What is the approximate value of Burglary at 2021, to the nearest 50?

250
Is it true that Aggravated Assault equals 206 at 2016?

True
...
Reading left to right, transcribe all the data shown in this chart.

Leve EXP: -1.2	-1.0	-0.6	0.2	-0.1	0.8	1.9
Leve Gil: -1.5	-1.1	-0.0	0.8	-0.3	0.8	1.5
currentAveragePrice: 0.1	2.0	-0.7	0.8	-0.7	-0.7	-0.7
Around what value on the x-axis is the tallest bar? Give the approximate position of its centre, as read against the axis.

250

### WORK ORDER
Show each line of the data above that contains the word "value", copying every such line in full.

### RESPONSE
What is the approximate value of Burglary at 2021, to the nearest 50?
Around what value on the x-axis is the tallest bar? Give the approximate position of its centre, as read against the axis.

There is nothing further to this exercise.